▸ **PROBLEM DETAILS**
Please print the whole listing below exactly as it stands.
BEGIN DATA SUPPLIED
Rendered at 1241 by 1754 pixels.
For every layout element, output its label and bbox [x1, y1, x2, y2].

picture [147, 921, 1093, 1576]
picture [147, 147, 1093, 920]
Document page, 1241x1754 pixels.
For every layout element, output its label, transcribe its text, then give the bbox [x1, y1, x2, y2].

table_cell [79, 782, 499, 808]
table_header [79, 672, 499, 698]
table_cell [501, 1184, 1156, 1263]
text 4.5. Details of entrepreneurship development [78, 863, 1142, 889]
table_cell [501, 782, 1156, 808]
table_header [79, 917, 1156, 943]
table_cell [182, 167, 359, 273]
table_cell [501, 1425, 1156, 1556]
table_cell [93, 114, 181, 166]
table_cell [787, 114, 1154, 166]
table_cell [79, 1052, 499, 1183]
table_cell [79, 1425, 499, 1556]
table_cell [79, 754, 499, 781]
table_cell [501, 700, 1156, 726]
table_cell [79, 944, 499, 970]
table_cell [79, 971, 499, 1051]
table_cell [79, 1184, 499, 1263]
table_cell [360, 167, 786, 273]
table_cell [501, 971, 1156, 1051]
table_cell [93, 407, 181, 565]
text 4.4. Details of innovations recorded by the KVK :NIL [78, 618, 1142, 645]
END DATA SUPPLIED
▸ **RESPONSE**
Rendered at 1241 by 1754 pixels.
For every layout element, output its label and bbox [x1, y1, x2, y2].

picture [147, 921, 1093, 1576]
picture [147, 147, 1093, 920]
Document page, 1241x1754 pixels.
For every layout element, output its label, transcribe its text, then give the bbox [x1, y1, x2, y2].

table_cell [79, 782, 499, 808]
table_header [79, 672, 499, 698]
table_cell [501, 1184, 1156, 1263]
text 4.5. Details of entrepreneurship development [78, 863, 1142, 889]
table_cell [501, 782, 1156, 808]
table_header [79, 917, 1156, 943]
table_cell [182, 167, 359, 273]
table_cell [501, 1425, 1156, 1556]
table_cell [93, 114, 181, 166]
table_cell [787, 114, 1154, 166]
table_cell [79, 1052, 499, 1183]
table_cell [79, 1425, 499, 1556]
table_cell [79, 754, 499, 781]
table_cell [501, 700, 1156, 726]
table_cell [79, 944, 499, 970]
table_cell [79, 971, 499, 1051]
table_cell [79, 1184, 499, 1263]
table_cell [360, 167, 786, 273]
table_cell [501, 971, 1156, 1051]
table_cell [93, 407, 181, 565]
text 4.4. Details of innovations recorded by the KVK :NIL [78, 618, 1142, 645]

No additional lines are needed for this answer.